Ponchivisión
- Country: Mexico
- Broadcast area: Mexico
- Headquarters: Mexico City

Programming
- Language: Spanish
- Picture format: 480i (SDTV)

Ownership
- Owner: Alquimia Producciones
- Key people: Andrés Bustamante

History
- Launched: November 19, 2001; 24 years ago
- Closed: June 30, 2003; 22 years ago

= Ponchivisión =

Ponchivisión was a Mexican cable television channel created by comedian Andrés Bustamante. The channel launched in 2001 on Cablevisión and had a brief phase on Sky.

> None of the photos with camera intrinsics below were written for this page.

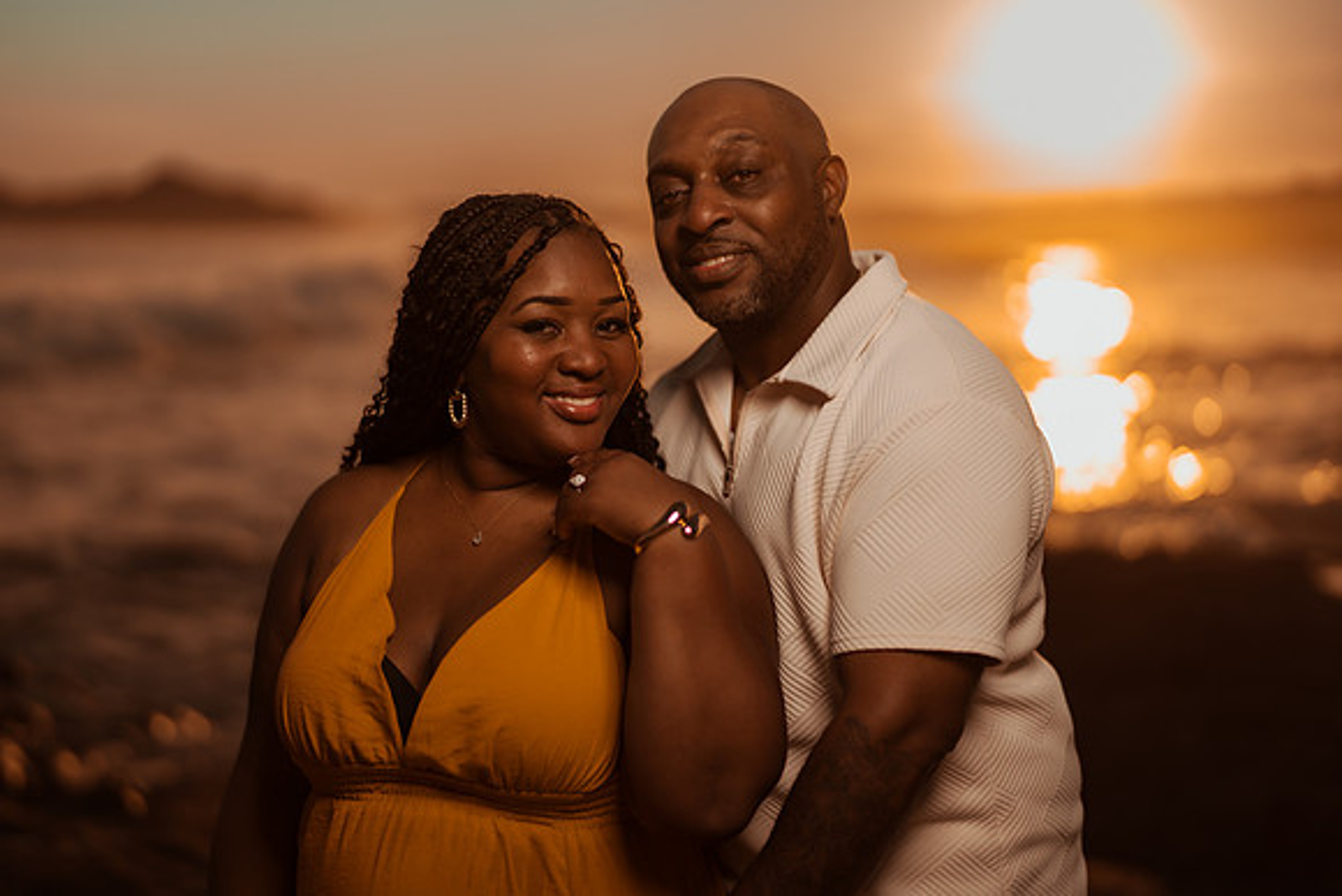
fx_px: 2163
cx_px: 671
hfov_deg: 34.5
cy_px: 448
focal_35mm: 58
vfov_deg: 23.4
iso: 100
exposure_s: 1/8000
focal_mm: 58
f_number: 1.4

Its programming mostly consisted of original content made for the channel, as well as syndicated sitcom reruns.

==History==
Ponchivisión was announced on November 14, 2001 as an independent channel under the control of Andrés Bustamante. Its launch on Cablevisión was confirmed in the inaugural meeting by the cable company's director Pablo Vásquez. Although the channel was owned by Alquimia Producciones, commercial control was up to Televisa Networks, who planned to launch the channel nationwide on other cable companies. Broadcasts began on November 19, with Bustamante impersonating president Vicente Fox in the opening ceremony. Within a few months on air, Cablevisión's Pablo Vázquez assessed that the channel was promising so far and that the growth of its audience was constant.

On September 30, 2002, Ponchivisión launched on Sky México, but was removed on May 15, 2003, after that, on June 9, 2003, it left Cablevisión, with the producer behind the channel not announcing its closure to the general public, but due to the fact that it closed by means of mutual agreement between both parties as well as its declining ratings.
It was replaced by the channel of the stars, delayed by 2 hours

==Programming==
The channel opened with a high amount of original programming, especially during primetime. Leading the launch line-up was Ponchichou, presented by Bustamante in-character as Ponchito, shown four times a week from 9-9:30pm (with a repeat at 11:30pm-12am and highlights of the week on Saturdays at 9pm), La Poncharia with Andrés Bustamente and Trino Camacho on Fridays at 9pm, La risa muda every day at 7pm, followed at 7:30pm by La TV de ayer, featuring archived footage of routines from characters and comedians such as El loco Valdéz and Mauricio Garcés and La licuadora at 8pm. The channel ran on a five-hour wheel, which was repeated four times (with adjustments) to form a 24-hour schedule.